[Bioperl-l] Parsing BLAST 2.2.14 output

Thu Jun 15 23:03:37 UTC 2006

...

> Hi Chris and Sendu,
> 
> Thanks for your replies.  I am using blastp from the NCBI BLAST page,
> with this input sequence:

...

> I have tried saving HTML (with and without the graphical overview),
> plain text, and XML.  I am parsing with this script:

> #!/usr/local/bin/perl -w
> 
> use Bio::SearchIO;
> ...
> }

I got this script to work.  I used your sequence and retrieved BLASTP text
output from NCBI BLASTP 2.2.14, then saved it from the web browser, and just
copied it to three separate files.  Using those files as input, they all
parse fine, with output like this:

DB All non-redundant GenBank CDStranslations+PDB+SwissProt+PIR+PRF excluding
environmental samples
 ALG BLASTP
QRY
        gi|27502689|gb|AAH42571.1|
        HSPS: 1
        gi|21779923|gb|AAM77583.1|
        HSPS: 1
...

> Interestingly, the results are different (but never correct) for the
> different types of output I've tried.  For xml, the script runs but
> produces no output, for plain text the script hangs with no output, and
> for html, I get these errors:

What's interesting is that HTML did anything at all.  You MUST strip out the
HTML tags as per the FAQ, which I pointed out before:

http://www.bioperl.org/wiki/FAQ

See the question : Does Bio::SearchIO parse the HTML output that BLAST
creates using the -T option?

Again, I would NOT attempt parsing HTML.  The only reason we have a FAQ
question about it is b/c it popped up on the list many many times in the
past (i.e. it is a FAQ) and someone found out that HTML::Strip works.  We
will never adequately support it beyond suggesting stripping the tags out.
NCBI changes their HTML output more often than their text output.

If you tried parsing XML with the format set to 'blast' you'll get nothing
(the blast text parser looks for text output using regexes, so it just
bypasses all the XML tags).  You must set:

-format => 'blastxml' 

You'll also need to install XML::SAX, and I would suggest installing
XML::SAX::ExpatXS and the Expat XML parser for your system to speed things
up.

The 'hanging' you mention using text parsing sounds like the old bug where
it got caught in an infinite loop.  I don't have this problem.  It could be
a couple of things:

1) You have an old version of bioperl and updated Bio::SearchIO, but you
haven't updated Bio::SearchIO::blast.
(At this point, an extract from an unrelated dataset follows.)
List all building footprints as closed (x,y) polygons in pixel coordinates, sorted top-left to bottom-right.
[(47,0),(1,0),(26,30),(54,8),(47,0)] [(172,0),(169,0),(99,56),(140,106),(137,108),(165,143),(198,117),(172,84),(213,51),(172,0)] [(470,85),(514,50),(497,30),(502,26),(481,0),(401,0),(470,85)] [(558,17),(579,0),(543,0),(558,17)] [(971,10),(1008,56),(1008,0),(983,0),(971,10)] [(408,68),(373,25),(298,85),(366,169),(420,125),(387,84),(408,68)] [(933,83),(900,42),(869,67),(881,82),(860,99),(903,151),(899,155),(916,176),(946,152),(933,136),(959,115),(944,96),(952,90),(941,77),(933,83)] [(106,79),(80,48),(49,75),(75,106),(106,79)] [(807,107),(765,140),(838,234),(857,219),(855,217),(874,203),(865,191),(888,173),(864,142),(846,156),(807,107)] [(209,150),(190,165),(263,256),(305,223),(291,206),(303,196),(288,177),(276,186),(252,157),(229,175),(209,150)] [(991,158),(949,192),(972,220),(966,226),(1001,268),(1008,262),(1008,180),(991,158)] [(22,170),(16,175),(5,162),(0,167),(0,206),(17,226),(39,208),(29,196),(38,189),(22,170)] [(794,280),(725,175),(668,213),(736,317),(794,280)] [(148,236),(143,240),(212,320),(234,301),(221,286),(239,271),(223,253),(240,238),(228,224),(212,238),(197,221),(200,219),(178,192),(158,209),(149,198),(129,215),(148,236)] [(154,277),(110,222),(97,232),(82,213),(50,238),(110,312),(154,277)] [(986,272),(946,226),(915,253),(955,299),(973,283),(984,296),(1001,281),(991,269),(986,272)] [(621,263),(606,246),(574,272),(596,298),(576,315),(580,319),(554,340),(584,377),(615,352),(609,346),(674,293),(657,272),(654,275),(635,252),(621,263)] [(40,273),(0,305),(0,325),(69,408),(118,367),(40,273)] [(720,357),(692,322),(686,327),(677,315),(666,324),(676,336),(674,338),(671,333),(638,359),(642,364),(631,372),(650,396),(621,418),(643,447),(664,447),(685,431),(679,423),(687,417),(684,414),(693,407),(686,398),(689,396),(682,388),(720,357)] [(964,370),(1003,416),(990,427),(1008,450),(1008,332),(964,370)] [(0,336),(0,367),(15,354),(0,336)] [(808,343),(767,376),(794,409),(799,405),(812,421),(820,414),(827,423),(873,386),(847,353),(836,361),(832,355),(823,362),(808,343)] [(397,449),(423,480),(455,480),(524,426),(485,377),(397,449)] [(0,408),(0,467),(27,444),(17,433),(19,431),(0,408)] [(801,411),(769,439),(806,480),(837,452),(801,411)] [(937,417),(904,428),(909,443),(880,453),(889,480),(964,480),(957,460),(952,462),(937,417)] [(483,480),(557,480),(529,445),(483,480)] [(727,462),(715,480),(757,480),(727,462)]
That's the plugin module where the
error was (not Bio::SearchIO).  Try updating either that or install the
entire distribution from scratch.

2) You have two versions of Bioperl installed (an old one and bioperl-live)
and perl is using the old version of bioperl (and the old version of
SearchIO::blast).  Make sure you only have one version installed and that it
is bioperl-live.

> At this point I should probably try installing all of bioperl-live, or
> at least get IteratedSearchResultEventBuilder.pm - or would you
> recommend something else?  Let me know if you need more info.

If you have the entire distribution installed, you should have ISREB anyway.
ISREB (IteratedSearchResultEventBuilder) has nothing to do with the problems
here, though.

Chris

> Thanks again,
> -susan